* **Pixel coordinate boxes**
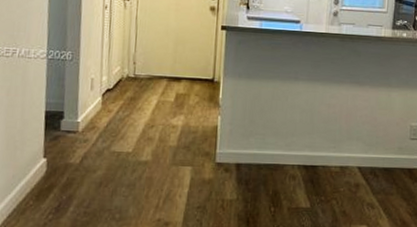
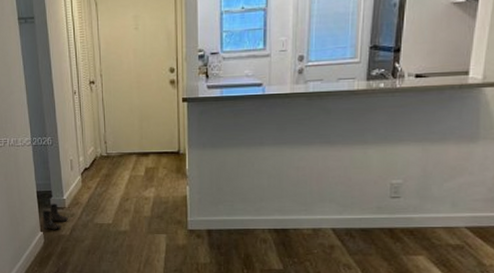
boots: none [47,126,80,157] -> present [42,203,68,230]

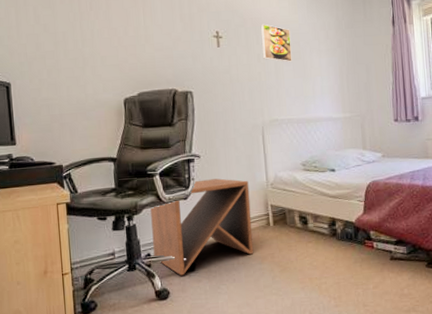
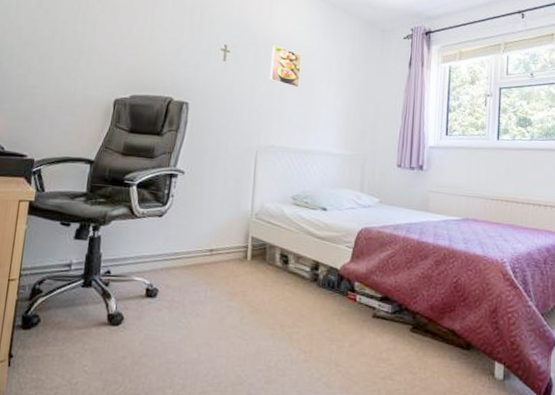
side table: present [150,178,254,276] -> none [114,198,232,301]

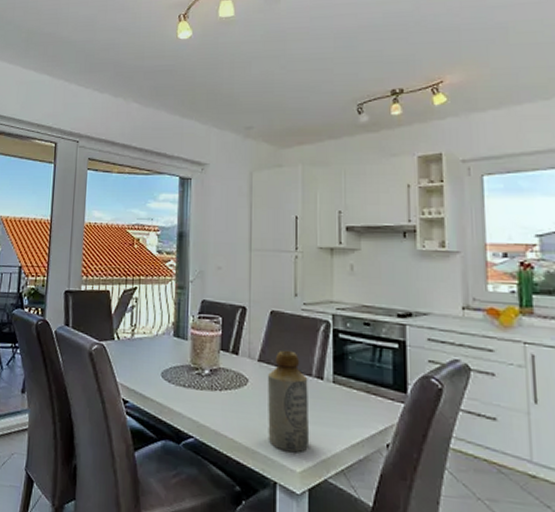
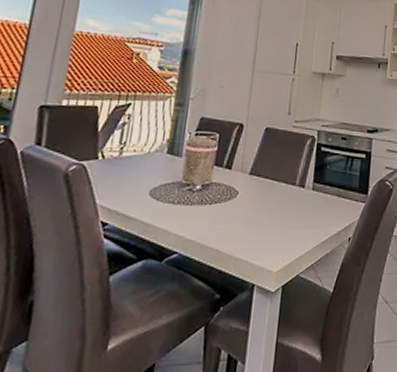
bottle: present [268,350,310,453] -> none [251,163,292,255]

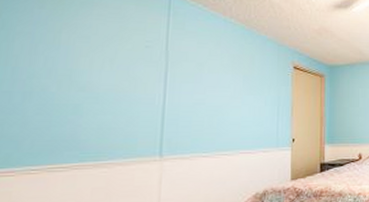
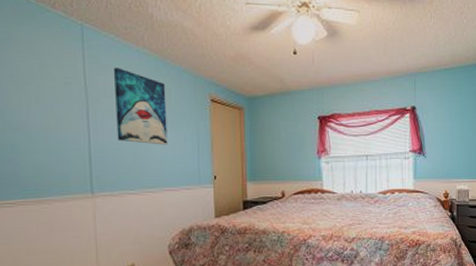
wall art: none [195,34,250,109] -> present [114,67,168,145]

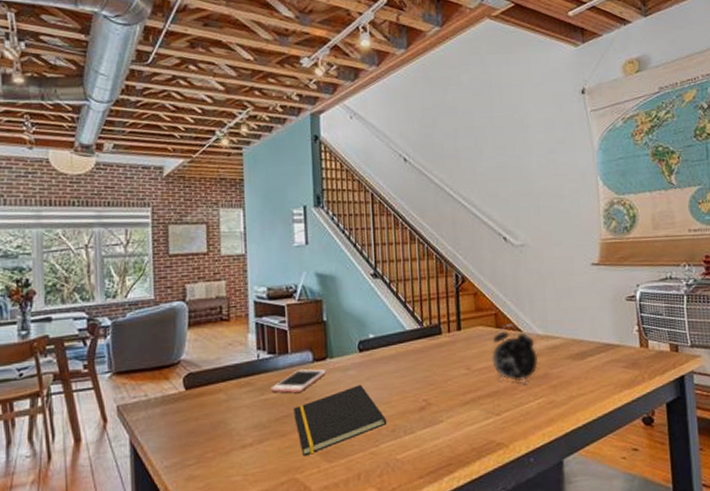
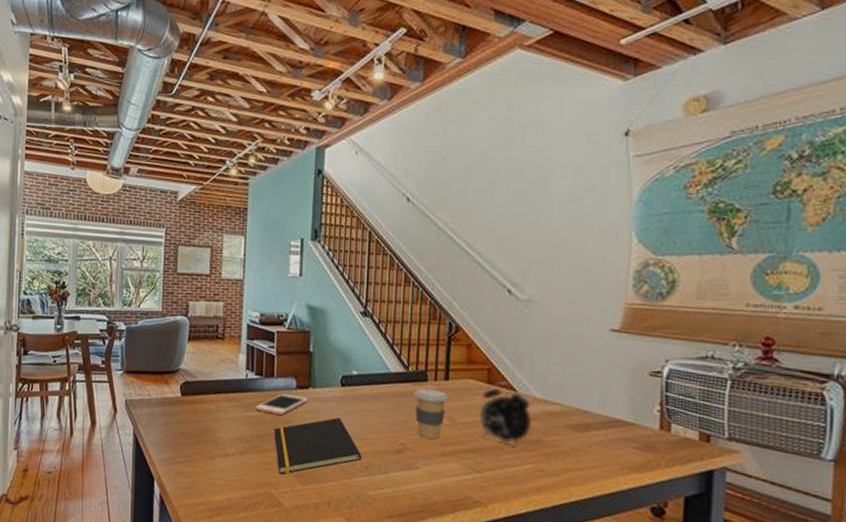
coffee cup: none [430,340,463,390] -> present [413,388,449,439]

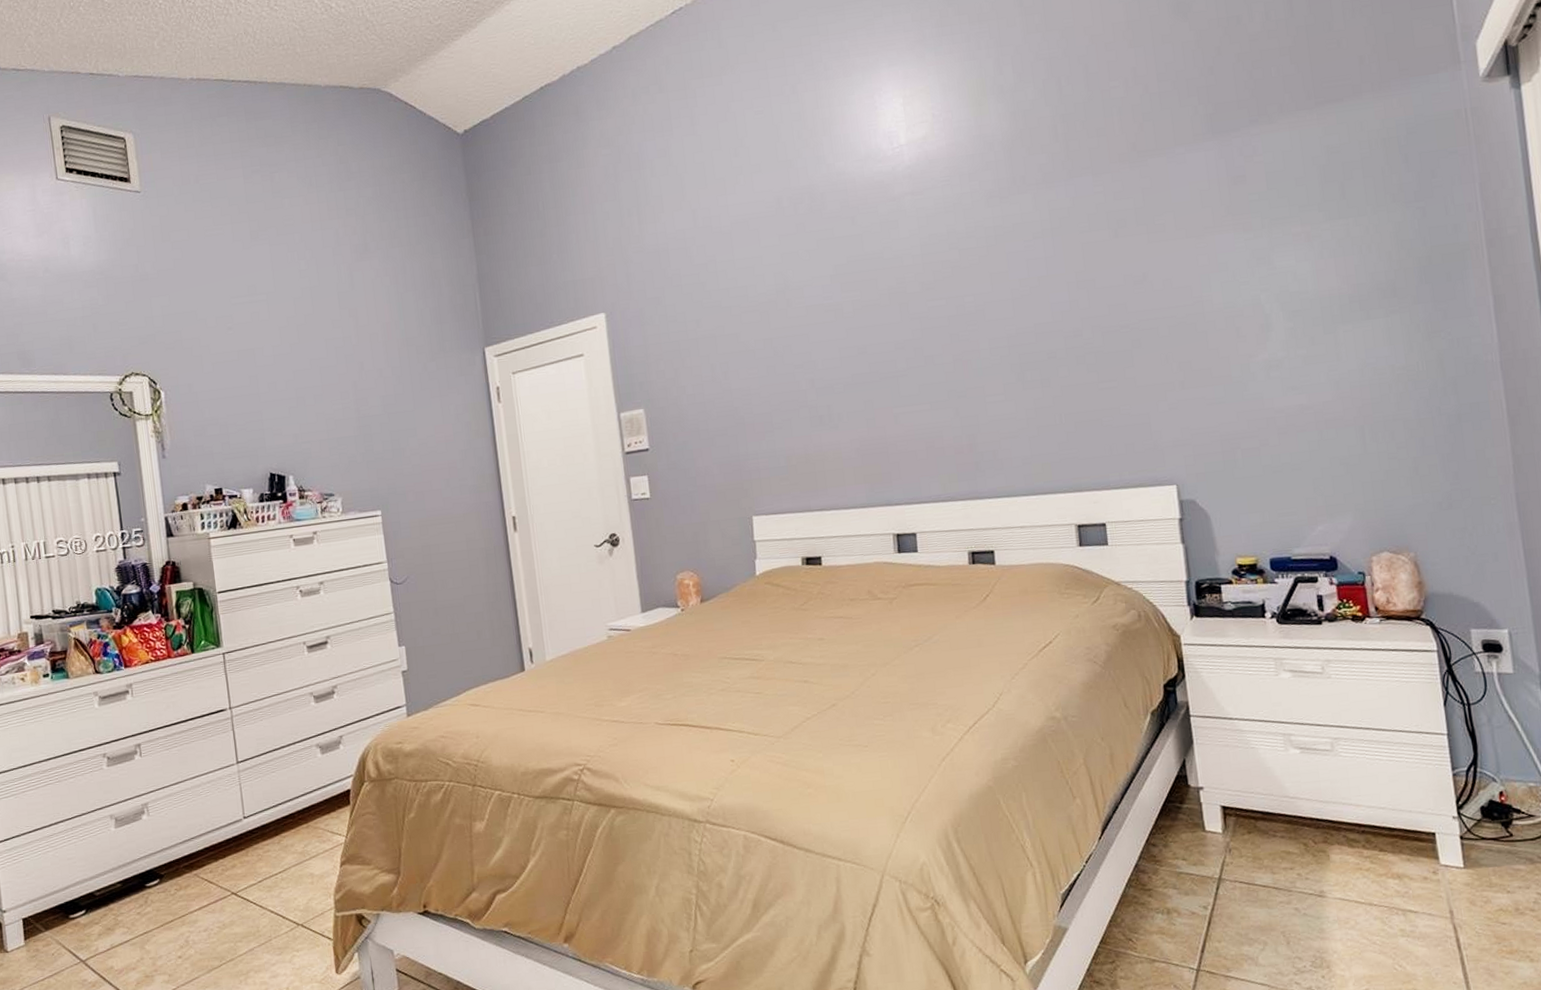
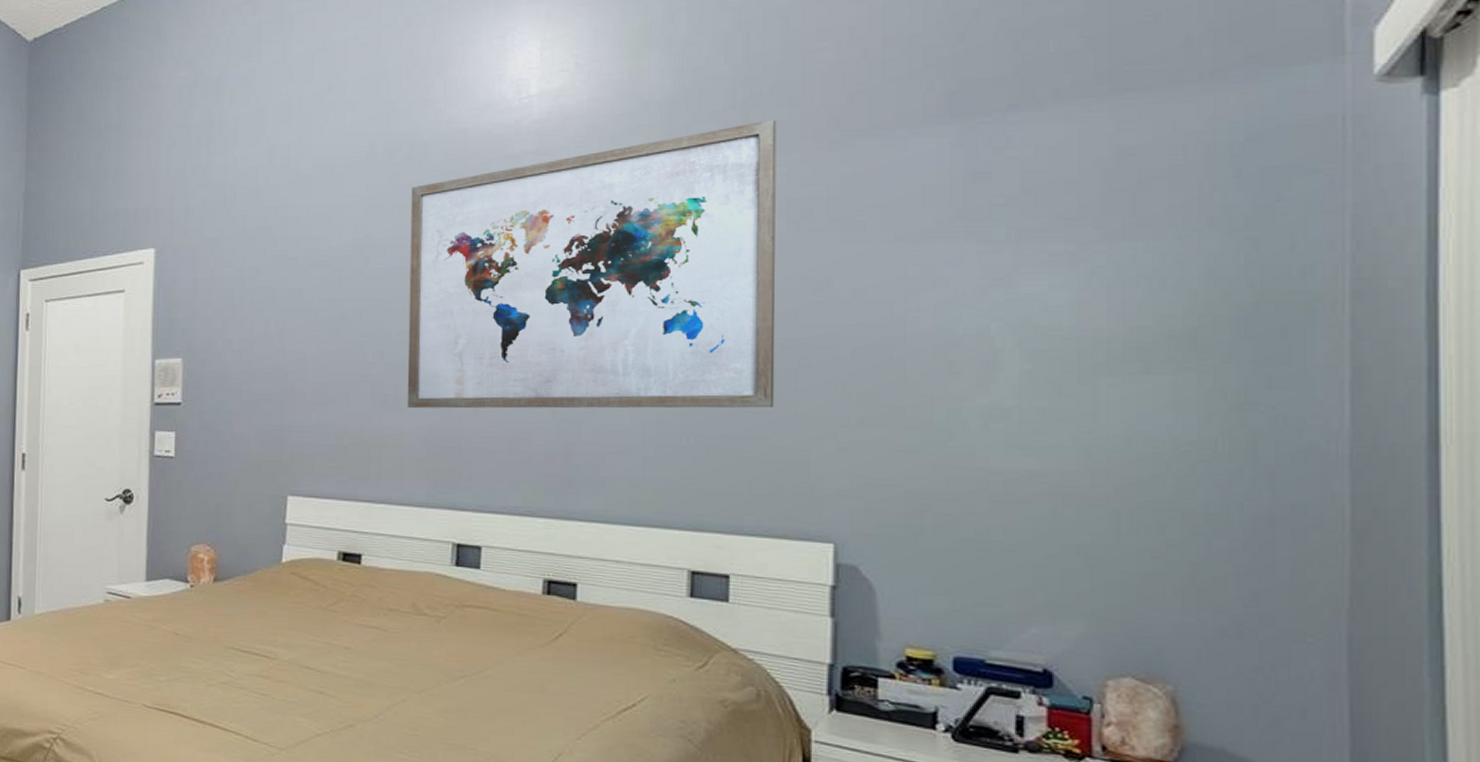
wall art: none [816,148,1119,424] -> present [406,119,777,409]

* **Exercise requirements**
The records above are to be restated word for word, excluding all pictures.

* **Task output**
boots: none [47,126,80,157] -> present [42,203,68,230]

side table: present [150,178,254,276] -> none [114,198,232,301]

bottle: present [268,350,310,453] -> none [251,163,292,255]

wall art: none [195,34,250,109] -> present [114,67,168,145]

coffee cup: none [430,340,463,390] -> present [413,388,449,439]

wall art: none [816,148,1119,424] -> present [406,119,777,409]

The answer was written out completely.